The numbers change dramatically for agencies searching for a missing child. In that case, 68 percent of Americans say the NSA should share any information it may have collected with other government agencies. Only a quarter of Americans say the NSA should not share information in the case of a missing child. However, when it comes to sharing information with the Internal Revenue Service, only 28 percent think the NSA should be allowed to share its information, while 65 percent say sharing with the IRS should not be allowed.
Trusting Facebook, Google and the IRS
It's not all bad news for the IRS, however. More people trust the IRS to protect their privacy than trust Facebook or Google to do the same.

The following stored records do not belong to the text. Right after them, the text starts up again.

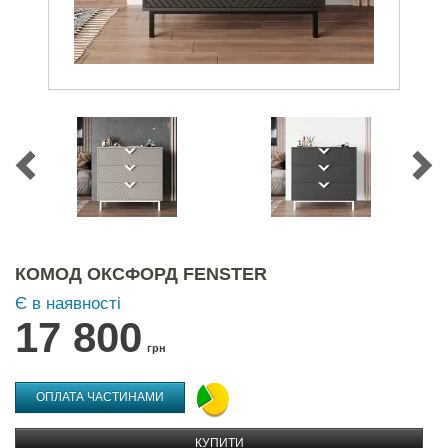
КОМОД ОКСФОРД FENSTER
Є в наявності
17 800
грн
ОПЛАТА ЧАСТИНАМИ
КУПИТИ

Over six in 10 Americans, 61 percent, say they do not trust Facebook "at all" to protect their privacy and another 15 percent say they only trust Facebook "a little." Google has similar trust problems with 48 percent saying they do not trust the company to protect their privacy at all and 19 percent say they trust Google a little. For comparison, 45 percent of Americans say they do not trust the IRS to protect their privacy at all and 18 percent trust the IRS a little. Four in 10 Americans do not trust the NSA to protect their privacy and 19 percent trust the agency a little.
Pensions and Detroit
With Detroit's recent bankruptcy filing, 31 percent of Americans say the federal government should help bail out Detroit, while 65 percent say the federal government should not.
Part of Detroit's fiscal problems stem from pension and retiree health care costs. When asked what their city should do in a similar budget situation, 73 percent of Americans oppose raising taxes to fund government workers' retirements. However, 78 percent of Americans support requiring government workers to contribute more towards their own pensions and benefits, and 63 percent favor cutting the benefits government workers receive.
As more cities grapple with pension problems, Reason-Rupe finds 70 percent of Americans support switching future government employees, who have not been promised benefits yet, from guaranteed pensions to 401(k) retirement plans.
About the Poll
The Reason-Rupe poll, executed by Princeton Survey Research Associates International, conducted live interviews with 1,013 adults on mobile  and landline  phones from September 4-8, 2013. The poll's margin of error is plus or minus 3.7 percent. The poll's sample was made up of 38 percent independents, 29 percent Democrats, and 23 percent Republicans (10 percent said "other" or did not know).